Le côté systémique des politiques cyclables me paraît être celui qui parle le plus immédiatement à nos interlocuteurs. Je dirais même que cet argument me semble devenu incontournable. Par ailleurs, aujourd’hui, la transition écologique n’est plus un sujet que l’on peut ignorer car le sujet est arrivé à maturité. L’argument économique fait également son chemin, notamment pour tout ce qu’il implique en matière de créations d’emplois, d’activités de production ou d’emplois non délocalisables. S’agissant du besoin de mobilité, la notion est là, mais reste difficile à quantifier… Avec la crise sanitaire, la pratique d’une activité physique devient un enjeu encore plus important. Il se couple avec la nécessité de rendre l’espace public accessible à d’autres pratiques. C’est un défi concret, mais aussi théorique, presque philosophique. En gros, tout le monde est d’accord pour envoyer les enfants à l’école à pied. Cependant il y a des barrières à lever en amont, liées aux contraintes et aux inquiétudes des parents, à la distance, à la configuration de l’espace public aux abords des écoles.
Vous avez piloté le cahier « Développer le système vélo dans les territoires », que l’Ademe a publié en mars 2021. Que retenez-vous de cette expérience ?

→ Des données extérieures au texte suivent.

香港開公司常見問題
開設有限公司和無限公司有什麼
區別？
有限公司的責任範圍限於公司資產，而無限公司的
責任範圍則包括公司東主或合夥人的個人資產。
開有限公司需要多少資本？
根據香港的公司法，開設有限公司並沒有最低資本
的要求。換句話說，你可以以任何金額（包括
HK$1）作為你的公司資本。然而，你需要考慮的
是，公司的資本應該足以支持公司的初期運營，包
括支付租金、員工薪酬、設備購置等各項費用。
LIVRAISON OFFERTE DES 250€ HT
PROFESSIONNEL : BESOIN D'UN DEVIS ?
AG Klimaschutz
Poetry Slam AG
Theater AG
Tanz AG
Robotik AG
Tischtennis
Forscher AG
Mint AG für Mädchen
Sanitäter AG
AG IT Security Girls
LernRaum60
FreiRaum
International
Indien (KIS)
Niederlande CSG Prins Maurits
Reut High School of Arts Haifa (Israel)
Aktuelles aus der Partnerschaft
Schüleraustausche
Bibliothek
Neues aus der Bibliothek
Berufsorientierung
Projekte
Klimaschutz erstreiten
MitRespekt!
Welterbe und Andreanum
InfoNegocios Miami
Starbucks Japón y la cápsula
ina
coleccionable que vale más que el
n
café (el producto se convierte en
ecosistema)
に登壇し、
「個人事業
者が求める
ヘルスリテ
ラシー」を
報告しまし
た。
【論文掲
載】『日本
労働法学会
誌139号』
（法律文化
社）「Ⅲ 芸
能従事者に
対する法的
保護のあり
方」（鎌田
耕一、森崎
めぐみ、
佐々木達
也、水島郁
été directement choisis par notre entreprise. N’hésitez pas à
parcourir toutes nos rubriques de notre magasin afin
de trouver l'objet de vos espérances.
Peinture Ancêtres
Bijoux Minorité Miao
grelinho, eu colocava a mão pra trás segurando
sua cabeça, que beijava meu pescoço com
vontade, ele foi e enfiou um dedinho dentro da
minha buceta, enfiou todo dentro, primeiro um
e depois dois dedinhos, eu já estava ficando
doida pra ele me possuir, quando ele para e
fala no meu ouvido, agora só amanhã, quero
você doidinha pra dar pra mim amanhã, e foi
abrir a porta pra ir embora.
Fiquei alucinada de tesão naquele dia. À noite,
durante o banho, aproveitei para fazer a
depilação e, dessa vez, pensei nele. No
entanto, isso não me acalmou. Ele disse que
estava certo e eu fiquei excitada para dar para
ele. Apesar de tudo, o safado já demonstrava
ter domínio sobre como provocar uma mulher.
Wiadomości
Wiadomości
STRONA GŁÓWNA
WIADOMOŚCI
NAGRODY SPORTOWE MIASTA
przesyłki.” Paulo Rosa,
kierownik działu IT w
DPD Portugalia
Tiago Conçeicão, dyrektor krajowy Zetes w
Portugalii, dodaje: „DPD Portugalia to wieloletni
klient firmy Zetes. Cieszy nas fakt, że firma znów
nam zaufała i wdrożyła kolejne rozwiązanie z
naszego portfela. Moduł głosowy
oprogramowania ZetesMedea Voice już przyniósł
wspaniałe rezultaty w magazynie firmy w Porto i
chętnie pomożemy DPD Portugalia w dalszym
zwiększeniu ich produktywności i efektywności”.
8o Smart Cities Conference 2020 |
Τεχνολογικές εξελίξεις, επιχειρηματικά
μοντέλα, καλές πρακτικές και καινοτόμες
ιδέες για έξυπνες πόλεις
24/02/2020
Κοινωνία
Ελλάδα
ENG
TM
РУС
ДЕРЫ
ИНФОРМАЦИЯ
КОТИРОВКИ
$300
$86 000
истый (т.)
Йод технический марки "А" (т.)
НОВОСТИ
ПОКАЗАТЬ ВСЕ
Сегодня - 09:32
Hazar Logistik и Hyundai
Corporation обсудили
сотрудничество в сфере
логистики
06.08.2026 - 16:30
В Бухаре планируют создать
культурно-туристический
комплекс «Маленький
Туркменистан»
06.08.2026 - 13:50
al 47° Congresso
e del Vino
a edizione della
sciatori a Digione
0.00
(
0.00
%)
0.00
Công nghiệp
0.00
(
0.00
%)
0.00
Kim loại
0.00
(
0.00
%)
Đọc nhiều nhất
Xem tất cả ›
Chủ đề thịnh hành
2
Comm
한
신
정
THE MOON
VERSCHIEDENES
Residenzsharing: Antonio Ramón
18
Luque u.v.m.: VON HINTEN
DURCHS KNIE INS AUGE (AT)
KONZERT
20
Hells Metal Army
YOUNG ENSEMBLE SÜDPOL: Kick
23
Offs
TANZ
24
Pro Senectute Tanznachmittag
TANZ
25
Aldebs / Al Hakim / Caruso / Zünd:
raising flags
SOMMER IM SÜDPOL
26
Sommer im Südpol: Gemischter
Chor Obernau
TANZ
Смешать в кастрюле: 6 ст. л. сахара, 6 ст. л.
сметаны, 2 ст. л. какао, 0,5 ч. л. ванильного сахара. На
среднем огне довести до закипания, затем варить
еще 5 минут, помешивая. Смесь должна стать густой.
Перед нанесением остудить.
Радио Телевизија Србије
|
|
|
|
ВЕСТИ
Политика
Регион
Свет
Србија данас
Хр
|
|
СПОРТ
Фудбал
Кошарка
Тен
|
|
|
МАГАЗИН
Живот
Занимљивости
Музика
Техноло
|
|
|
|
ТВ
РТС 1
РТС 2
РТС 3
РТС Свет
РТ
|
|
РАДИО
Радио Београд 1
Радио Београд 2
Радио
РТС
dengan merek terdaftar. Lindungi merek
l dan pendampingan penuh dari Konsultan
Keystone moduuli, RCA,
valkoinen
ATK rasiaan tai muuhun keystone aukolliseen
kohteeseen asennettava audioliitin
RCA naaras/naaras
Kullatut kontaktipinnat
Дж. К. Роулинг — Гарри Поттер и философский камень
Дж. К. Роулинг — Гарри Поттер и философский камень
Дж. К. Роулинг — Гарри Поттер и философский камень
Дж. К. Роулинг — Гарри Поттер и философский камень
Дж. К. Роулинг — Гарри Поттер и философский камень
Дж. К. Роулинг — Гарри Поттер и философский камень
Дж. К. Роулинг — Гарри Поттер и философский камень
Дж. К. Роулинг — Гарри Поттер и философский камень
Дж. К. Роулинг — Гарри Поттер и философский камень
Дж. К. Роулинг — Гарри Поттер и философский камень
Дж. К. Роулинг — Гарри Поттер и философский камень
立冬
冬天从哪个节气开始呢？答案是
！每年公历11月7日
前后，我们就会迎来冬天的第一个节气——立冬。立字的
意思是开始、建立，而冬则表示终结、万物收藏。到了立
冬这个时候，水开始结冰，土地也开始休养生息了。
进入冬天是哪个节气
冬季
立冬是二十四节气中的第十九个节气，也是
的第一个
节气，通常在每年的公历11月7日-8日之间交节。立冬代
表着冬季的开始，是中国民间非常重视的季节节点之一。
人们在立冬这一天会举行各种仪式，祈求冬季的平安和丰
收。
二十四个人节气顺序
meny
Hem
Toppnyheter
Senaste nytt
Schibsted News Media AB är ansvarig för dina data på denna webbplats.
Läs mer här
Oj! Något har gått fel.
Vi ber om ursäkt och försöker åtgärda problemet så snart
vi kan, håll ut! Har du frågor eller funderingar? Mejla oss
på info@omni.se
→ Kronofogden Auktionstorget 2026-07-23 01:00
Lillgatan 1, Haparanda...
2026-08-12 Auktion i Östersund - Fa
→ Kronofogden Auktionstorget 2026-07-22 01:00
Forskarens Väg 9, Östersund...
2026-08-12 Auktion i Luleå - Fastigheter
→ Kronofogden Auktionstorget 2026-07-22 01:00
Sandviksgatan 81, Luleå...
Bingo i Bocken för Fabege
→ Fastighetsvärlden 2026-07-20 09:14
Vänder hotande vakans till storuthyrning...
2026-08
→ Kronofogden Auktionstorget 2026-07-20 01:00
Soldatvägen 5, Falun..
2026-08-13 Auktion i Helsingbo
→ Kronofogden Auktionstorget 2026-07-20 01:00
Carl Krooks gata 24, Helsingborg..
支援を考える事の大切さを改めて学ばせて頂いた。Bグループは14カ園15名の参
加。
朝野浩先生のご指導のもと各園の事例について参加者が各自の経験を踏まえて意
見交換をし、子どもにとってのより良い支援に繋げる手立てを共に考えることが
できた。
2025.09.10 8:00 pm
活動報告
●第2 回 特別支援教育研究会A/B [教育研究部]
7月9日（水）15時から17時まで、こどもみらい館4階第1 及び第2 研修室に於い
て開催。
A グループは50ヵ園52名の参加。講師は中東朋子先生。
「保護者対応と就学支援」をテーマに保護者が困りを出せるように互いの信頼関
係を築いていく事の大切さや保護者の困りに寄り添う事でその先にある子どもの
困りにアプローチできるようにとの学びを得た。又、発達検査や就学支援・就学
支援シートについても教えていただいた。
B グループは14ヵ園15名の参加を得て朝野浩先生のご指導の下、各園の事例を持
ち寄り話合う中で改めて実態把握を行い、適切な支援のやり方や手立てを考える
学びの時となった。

Cette publication nous tenait à cœur. Un premier cahier ressource avait été réalisé en 2015 par un collègue en Pays de la Loire. L’idée centrale est celle-ci : comment faire pour s’y mettre lorsque l’on part de rien ? Donner des clés de compréhension à quelqu’un dont c’est le rôle en collectivité d’initier cette politique sans en être spécialiste, en lui apportant notamment des exemples concrets. Il y avait un vrai défi sur ce sujet, car les bonnes pratiques viennent majoritairement des métropoles et les petites collectivités ne se retrouvent pas dans ces exemples. Ce cahier constitue une prise en compte de cette réalité, avec l’effort pédagogique qui va avec. Cette démarche entre en cohérence avec le programme AVELO 2. Notre rôle ne s’arrête pas à celui de financeur. Nous sommes aussi là pour accompagner, proposer des formations, des rencontres régionales, produire de la connaissance.
Nous sommes aussi là pour accompagner, proposer des formations, des rencontres régionales, produire de la connaissance.
Y’a-t-il à l’étranger des modes d’organisation territoriaux qui sont une source d’inspiration pour vous ?
La ville allemande de Karlsruhe a un fonctionnement qui me parle tout particulièrement : comment ça fonctionne dans une commune où on est vite à la campagne et où, pourtant, la pratique du vélo parvient à rester une évidence ? Ces articulations-là m’intéressent. Idem aux Pays-Bas, lorsque je vois comment s’organise une petite ville comme Nijmegen, qui fut l’hôte de Velo-city 2017. Tout y est anticipé et facile pour les adultes comme pour les enfants, avec des connexions intelligentes pour les cyclistes entre les quartiers résidentiels et les grands axes. J’aime ces territoires où tout est fluide et où il se passe pas mal de choses pour faire de la place au vélo.
Autre enjeu de l’époque : quel regard portez-vous sur la médiatisation du vélo ?
Il y a pour moi deux types de journalisme sur ce sujet. Le premier ce sont les grands médias nationaux type Le Monde ou Les Échos. Il y a souvent une approche économique du sujet, avec une volonté d’aller chercher les bons exemples et les success stories. Parfois aussi, le vélo y est tourné en dérision. Cela nous interpelle, nous acteurs du vélo : quand le vélo aura-t-il suffisamment de maturité pour être perçu comme un sujet sérieux comme les autres ? À côté de la presse nationale, il y a la presse quotidienne régionale, qui repose essentiellement sur des articles factuels autour des réalisations et des aménagements. Le paradoxe est que, pour des raisons économiques, ces pages-là sont parfois juxtaposées à des publicités autour des voitures [Sourire]. Il y a aussi des séries d’articles comme dans le quotidien Ouest-France, autour des Français qui lâchent leur voiture, ou la série Biclou du Parisien… Peu à peu nous voyons les articles délaisser le « comment » pour s’intéresser au « pourquoi ». Cette évolution me semble aller dans le bon sens.